* **Task statement**: Transcribe the passage of the mailing-list post on lemons in Middle English between "Ene bichizh ogsen" and "a literary sense.", inclusive.

[Sca-cooks] Lemons in Middle English

Phlip phlip at 99main.com
Mon Feb 7 14:11:07 PST 2005


Ene bichizh ogsen baina shuu...

> All right, I'm tired of this thread, but-
>
> This is NOT proof of the use of lemons (or indeed any citrus fruit) _IN
> CUISINE_ in England, but is of interest in a literary sense.
>
> The word 'citryn' appears in the Canterbury Tales, as the description of a
> yellow color.
>
> It is in the description of Arcite, in the Knight's Tale. Lines 2165-2167
say:
>
> "His crispe heer lyk ringes was yronne,
> And that was yelow, and glytered as the sonne.
> His nose was heigh, his eyen bright citryn,"
>
> All of my glosses have 'citryn' as 'lemon colored', but there is also the
> possibility that a green-yellow or yellow-green is indicated- after all-
> humans do not generally have yellow eyes, but some do have green eyes.
>
> The word 'lemon' in any spelling does not appear in Chaucer's works.

* **Extracted material**:
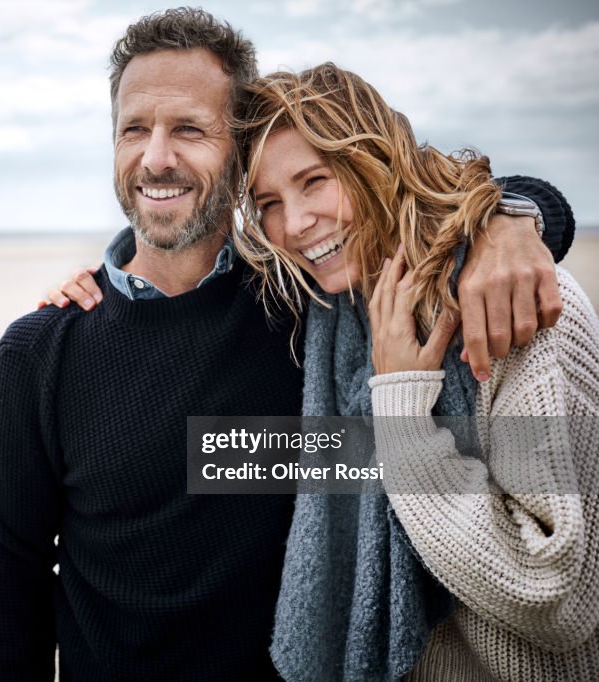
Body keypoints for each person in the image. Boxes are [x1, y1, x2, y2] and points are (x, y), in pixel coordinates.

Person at [0, 8, 571, 680]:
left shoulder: (308, 312)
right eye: (134, 130)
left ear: (241, 155)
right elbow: (14, 577)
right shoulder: (41, 351)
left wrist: (514, 220)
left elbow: (421, 213)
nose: (156, 157)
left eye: (190, 130)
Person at [236, 64, 598, 680]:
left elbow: (557, 598)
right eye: (269, 204)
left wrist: (402, 413)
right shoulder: (330, 312)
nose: (294, 225)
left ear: (372, 161)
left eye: (314, 181)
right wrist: (100, 289)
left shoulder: (516, 310)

* **Task solution**:
Ene bichizh ogsen baina shuu...

> All right, I'm tired of this thread, but-
>
> This is NOT proof of the use of lemons (or indeed any citrus fruit) _IN
> CUISINE_ in England, but is of interest in a literary sense.